Ten Years at the North Lakeside Cultural Center

Vol. X No. 2 - SPRING/SUMMER 1999

By: Mary Tatto, NLCC Executive Director and Kathy Gemperle

Ten years ago the North Lakeside Cultural Center opened its doors as a place for concerts, exhibitions workshops. performances and classes. That opening was the result of a nine year community action campaign to acquire the lakefront properties for public use and renovate the 1910 Gunder Mansion at 6219 N. Sheridan as a community place for the Arts.

The campaign was led by the late Kathy Osterman, Vice President of the Edgewater Community Council, who along with former 49th Ward Alderman David Orr, artist Ian Johnson and many more, saved the last remaining lakefront open space from high rise development. The site, 3.5 acres, became Berger Park. In 1979, the Board of Directors of the Edgewater Community Council passed a resolution calling on the City to “act decisively and imaginatively to acquire this most needed property.” Community support in both Rogers Park and Edgewater grew through a petition drives and letters of support from many politicians. In March 1981 the Chicago Park District purchased the property, which was owned by the Clerics of St. Viator, for $2.3 million. That action set the stage for the future development of the site as a cultural arts campus.

The Chicago Park District, for its part, announced that it would spend $650,000 to renovate the South Mansion. Through several years of negotiations with the Chicago Park District, the Viatorian Committee of the Edgewater Community Council, later called the Restoration Committee, persuaded the CPD that the community could and would save the North Mansion and create a community-based arts organization.

In 1985 the North Lakeside Cultural Center was incorporated as a non-profit arts organization with Viatorian Committee Chairman, Roula Alakiotou-Borenstine, as President. The fundraising began in earnest as the Chicago Park District set deadlines and then moved them back. The Chicago Community Trust offered $100,000 to the project. Ron and Meta Berger led a matching fund campaign and the “Buy a Brick” campaign. Community contributions continued to grow and then in 1986 the City of Chicago directed $216,000 to the project. A brick laying ceremony was planned and construction began. Edgewater Architect, Ed Simon, worked with Roula to complete construction plans.

The Chicago Park District entered into a formal agreement with the North Lakeside Cultural Center to rehab the Center and operate it as a cultural center for 25 years. To that end the Center has offered a variety of programs and events for the community. First, there was Sunday Afternoon at the Mansion, then the Gallery exhibitions and discussions; workshops and classes followed. A program called Solo was created by Edgewater resident Zoe Keithley. Gallery activities were expanded with the Day to Create programs for school children, neighbors and families.
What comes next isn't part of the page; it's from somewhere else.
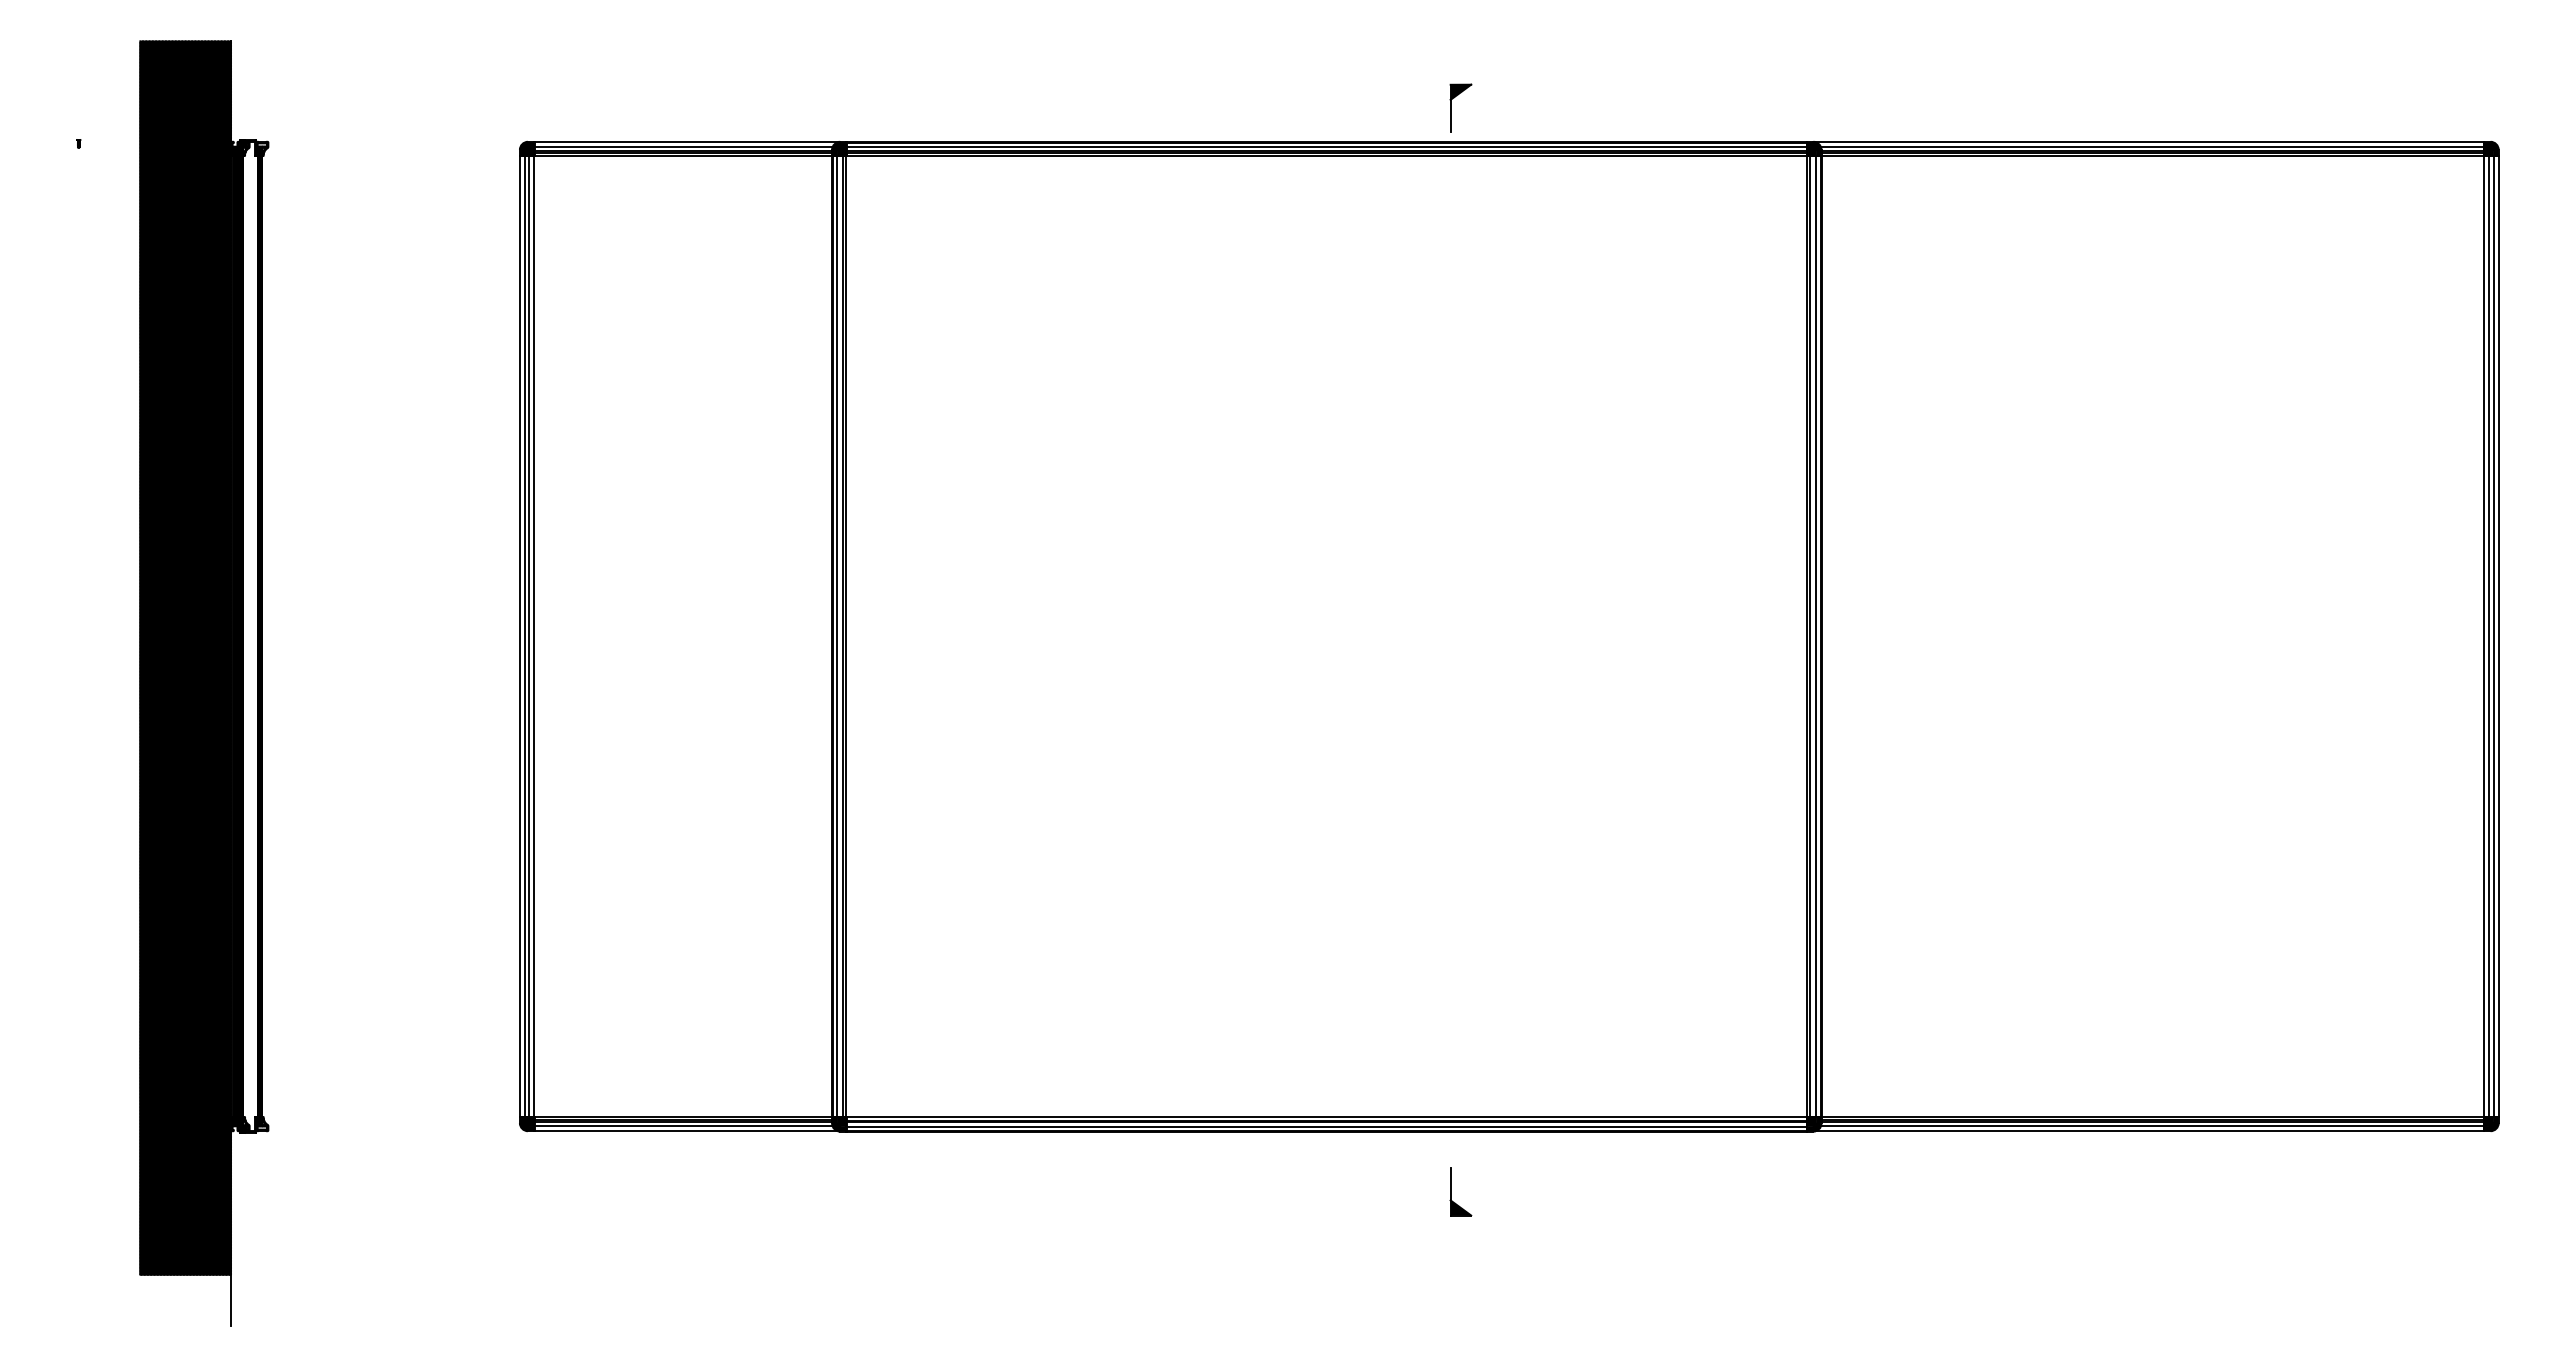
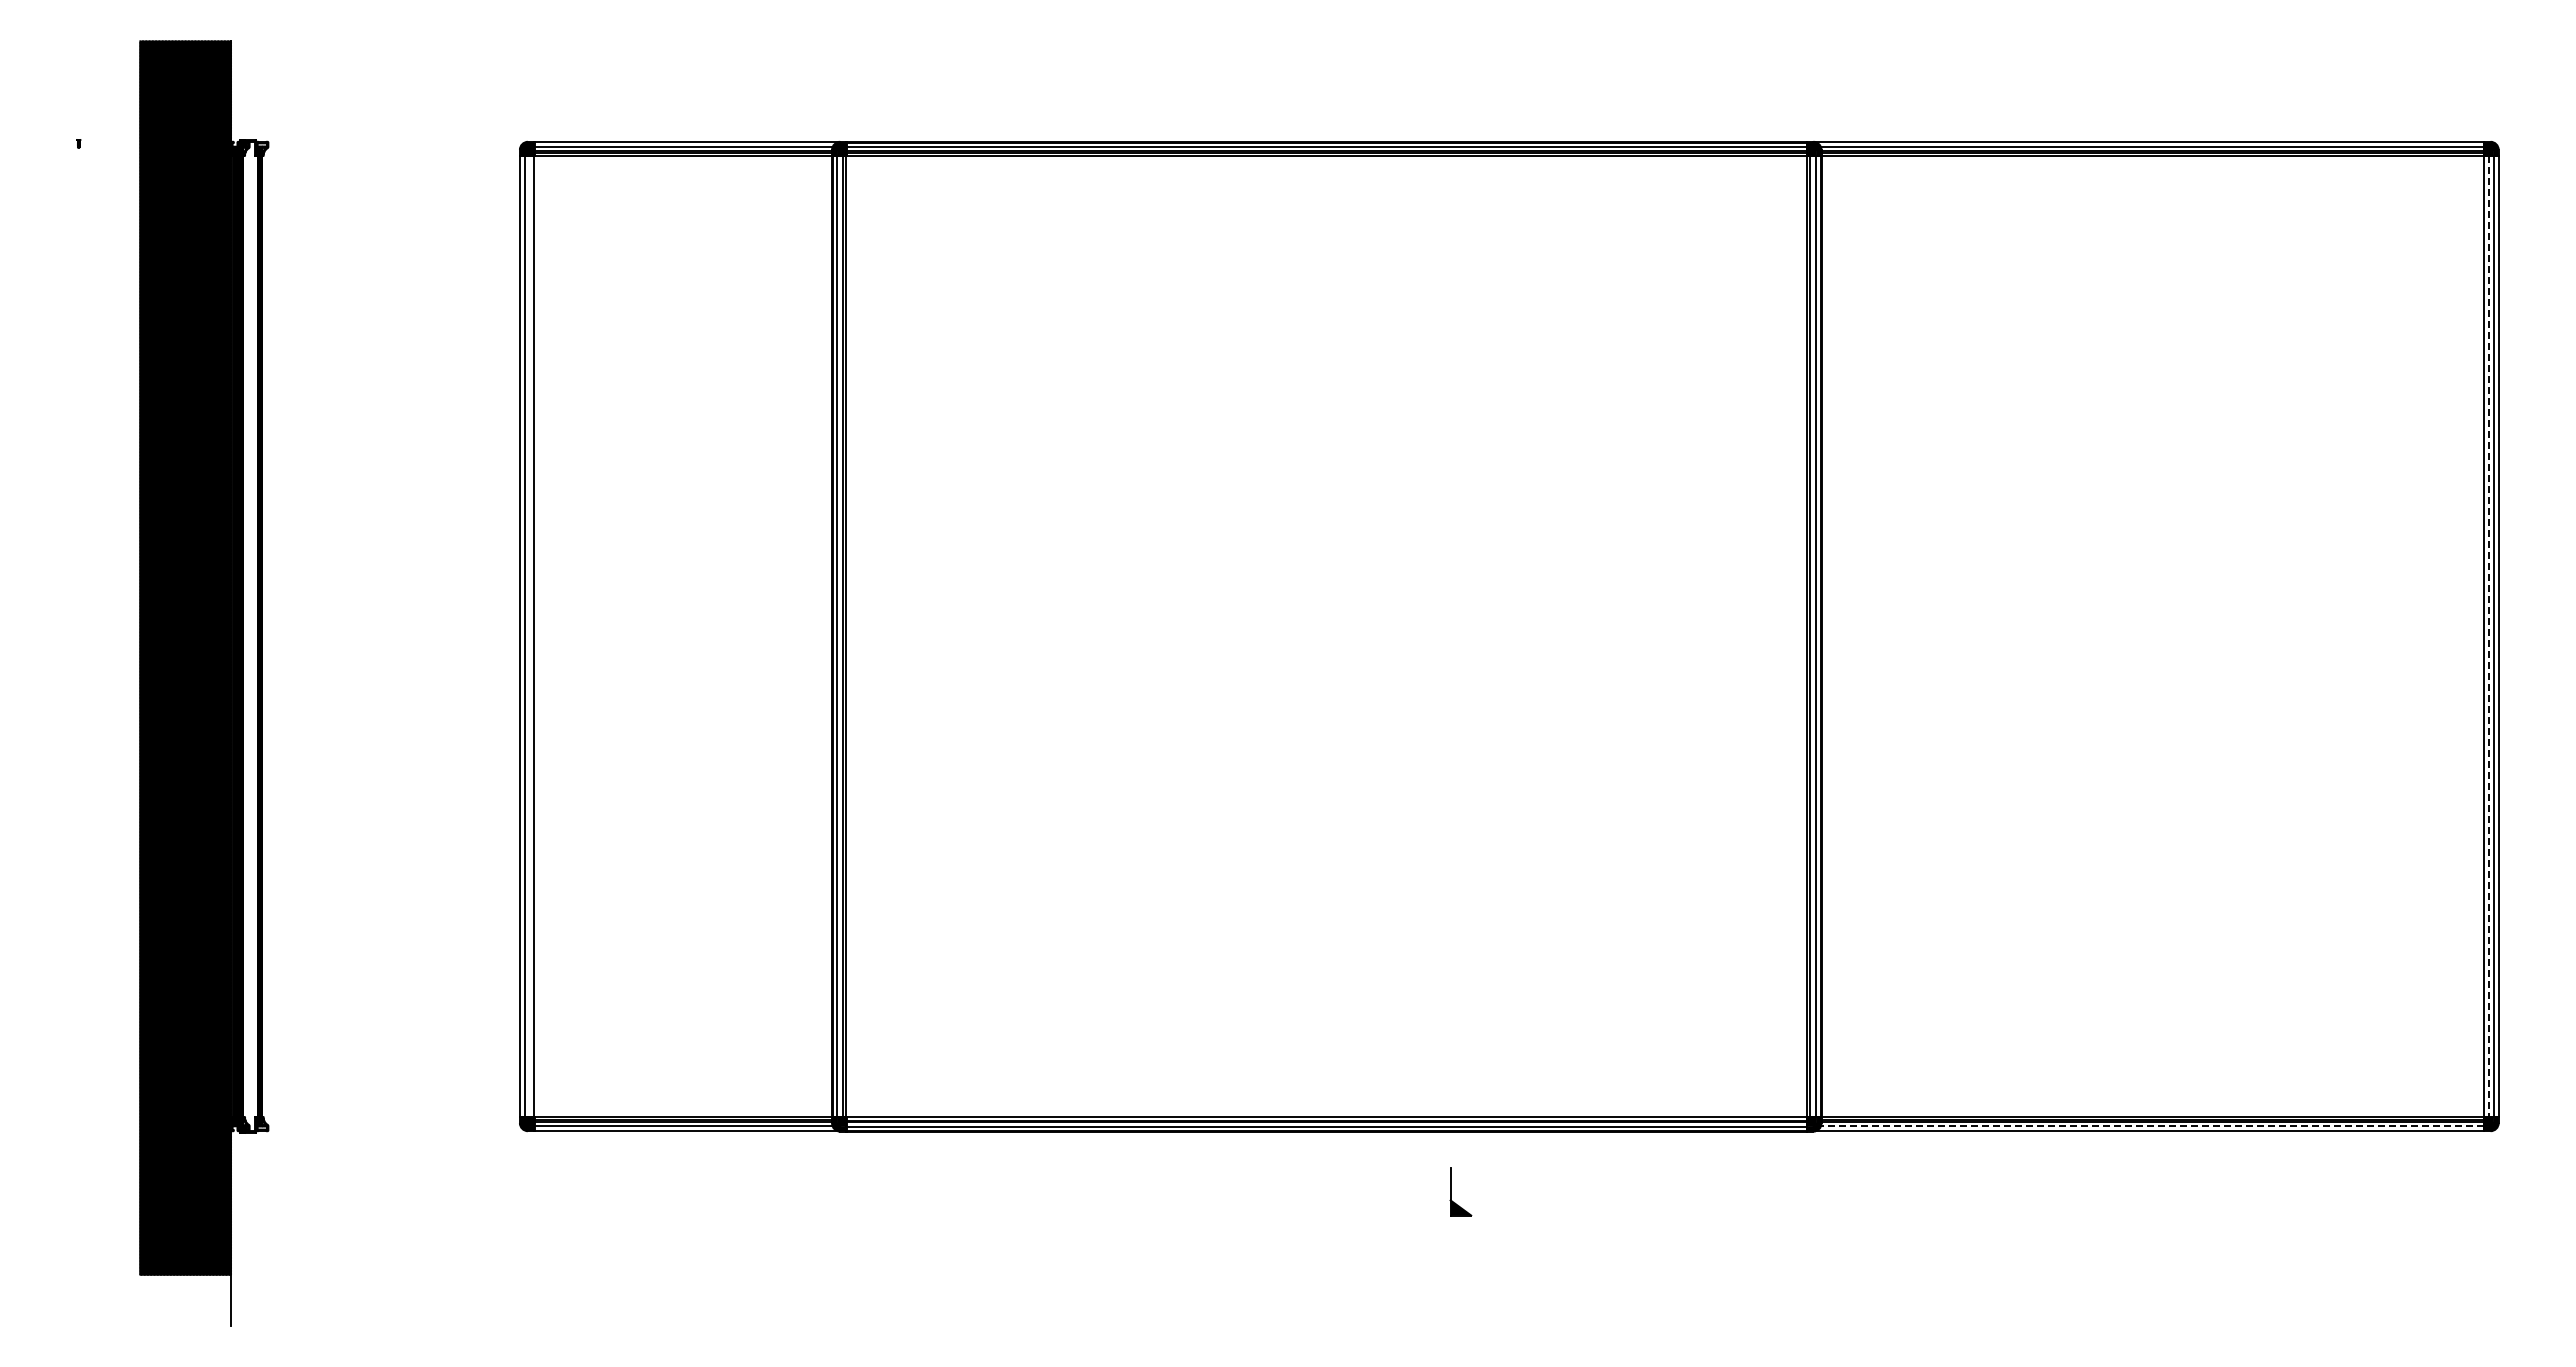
part at (1451, 107): present -> none
line at (529, 636): present -> none
line at (2489, 637): solid -> dashed
line at (2152, 1126): solid -> dashed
Then in 1992 NLCC held its first Art Fair in cooperation with ECC.

In 1993, in gratitude for the leadership of the late Kathy Osterman in saving the Mansion, the Center named the beautifully restored living room in her honor. During the past ten years the NLCC has had several dedicated presidents including Joan Goldman, Kathy Gemperle, Carolyn Cordes and Reggie Griffin.

The continued support of the Berger Family Foundation shows the depth of their commitment to the arts. Volunteers from both Rogers Park and Edgewater have contributed in hundreds of ways. This fall the North Lakeside Cultural Center artists will teach classes in memoir and play writing, story-telling, literature, movement, theater, guitar and art. They will present concerts and performances, art exhibitions and historic and community cultural programs. Be a part of the action!